L’économie sociale, c’est-à-dire ces milliers d’associations, sociétés et coopératives à finalité sociale, fondations et mutuelles, n’échappe pas aux inégalités entre les femmes et les hommes.
Un deuxième constat: le manque cruel de chiffres. «Ce qui nous empêche de répondre à de nombreuses questions et donc, de mener des actions», déplore Elodie Dessy. Exemple en matière d’accès aux financements par exemple. «L’accès aux financements est mentionné comme l’un des principaux freins à l’entrepreneuriat des femmes, mais peu de données nous permettent d’évaluer si les collectifs de femmes, d’hommes ou mixtes accèdent à des financements différents en Wallonie.»
Des femmes bien présentes mais peu représentées
Les quelques données chiffrées dont on dispose montrent que les femmes sont très nombreuses dans l’économie sociale. Raison pour laquelle les recherches ont parfois qualifié les organisations sociales de «ghettos d’emplois féminins» ou de «placebo pour les femmes», comme le relève l’étude dans sa revue de la littérature. Le dernier rapport de l’Observatoire de l’économie sociale de la Fédération Wallonie-Bruxelles dévoile qu’elles représentent sur l’ensemble 70% de l’emploi salarié des entreprises de l’économie sociale en termes de postes de travail. Dans l’économie classique, elles n’en représentent que 50%.
«En Wallonie, alors que les femmes ne constituent que 44% de l’emploi dans l’économie dite ‘classique’, elles représentent 74% de l’emploi dans l’économie sociale», précise la chercheuse. Avec, dans certains secteurs, une écrasante majorité: la santé humaine et l’action sociale emploient 79% de femmes, les activités de titres-services 98%, l’éducation et l’enseignement 65% de femmes.
Le dernier rapport de l’Observatoire de l’économie sociale de la Fédération Wallonie-Bruxelles dévoile qu’elles représentent sur l’ensemble 70% de l’emploi salarié des entreprises de l’économie sociale en termes de postes de travail.

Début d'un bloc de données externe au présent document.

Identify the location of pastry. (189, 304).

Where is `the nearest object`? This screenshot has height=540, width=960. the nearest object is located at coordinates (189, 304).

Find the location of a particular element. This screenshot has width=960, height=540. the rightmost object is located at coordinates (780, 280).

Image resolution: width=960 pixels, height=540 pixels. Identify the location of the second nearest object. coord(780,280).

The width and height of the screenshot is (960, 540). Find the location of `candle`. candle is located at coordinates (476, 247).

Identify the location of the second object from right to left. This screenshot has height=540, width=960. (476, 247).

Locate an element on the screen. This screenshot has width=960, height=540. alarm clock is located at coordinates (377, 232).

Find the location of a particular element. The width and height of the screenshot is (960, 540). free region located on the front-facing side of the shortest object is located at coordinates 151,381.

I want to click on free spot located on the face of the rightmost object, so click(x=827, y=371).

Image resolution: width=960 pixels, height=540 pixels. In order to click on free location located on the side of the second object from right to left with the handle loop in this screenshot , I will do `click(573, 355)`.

Dans l’économie classique, elles n’en représentent que 50%.
Si elles sont fortement présentes sur le terrain de l’économie sociale, cela ne veut pas pourtant dire qu’elles y sont bien logées. «L’économie sociale est notamment développée dans des secteurs qui sont dévalorisés de manière générale, parce qu’associés à des compétences féminines. On parle du ‘care’ notamment. Si les femmes sont beaucoup plus présentes dans ces secteurs, et vu que ce sont déjà des secteurs qui attirent beaucoup plus de femmes pour des questions de stéréotypes, on va forcément retrouver dans l’économie sociale des inégalités comme on les retrouve ailleurs», explique Elodie Dessy.

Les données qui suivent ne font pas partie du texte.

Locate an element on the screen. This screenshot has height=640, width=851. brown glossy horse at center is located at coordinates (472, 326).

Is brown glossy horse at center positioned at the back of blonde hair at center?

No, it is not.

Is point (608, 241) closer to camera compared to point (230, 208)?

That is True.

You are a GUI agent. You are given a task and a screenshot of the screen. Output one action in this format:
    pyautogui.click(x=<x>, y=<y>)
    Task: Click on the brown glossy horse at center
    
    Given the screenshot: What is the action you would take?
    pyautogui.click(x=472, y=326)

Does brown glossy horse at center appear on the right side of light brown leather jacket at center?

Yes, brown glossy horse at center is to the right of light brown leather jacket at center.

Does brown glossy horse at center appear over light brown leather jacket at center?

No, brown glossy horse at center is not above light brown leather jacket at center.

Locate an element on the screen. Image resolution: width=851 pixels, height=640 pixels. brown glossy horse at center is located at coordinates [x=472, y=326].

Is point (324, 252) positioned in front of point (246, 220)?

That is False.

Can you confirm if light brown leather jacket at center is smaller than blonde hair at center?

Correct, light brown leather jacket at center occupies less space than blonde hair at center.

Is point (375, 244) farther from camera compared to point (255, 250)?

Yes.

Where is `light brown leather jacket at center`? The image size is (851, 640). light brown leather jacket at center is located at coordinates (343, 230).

L’étude s’est concentrée sur deux secteurs, le care et l’agriculture. «Une limite qui s’explique par la difficulté d’obtenir des entretiens, concède la chercheuse. Pour éliminer le biais du secteur, il faudrait interroger de nombreux autres secteurs…»
Plafond de verre
Pour saisir les inégalités de genre, l’étude s’interroge aussi sur la possibilité qu’ont les femmes d’accéder à des fonctions plus hautes de direction, de présidence, de membre du conseil d’administration. L’économie sociale échapperait-elle au phénomène du plafond de verre? Ici aussi, on oublie le conte de fées.
Le dernier baromètre de l’économie sociale pour 2023 a réalisé un focus genre dans les conseils d’administration (sur la base du genre du prénom, puisque le genre n’est pas précisé dans les données de la Banque-Carrefour des entreprises). On y apprend que «les administratrices ont toujours été plus nombreuses dans l’économie sociale que dans l’économie classique». En 2021, en Wallonie et à Bruxelles, il y avait 15% des femmes en plus dans les conseils d’administration des structures actives dans l’économie sociale (37%) que dans les autres.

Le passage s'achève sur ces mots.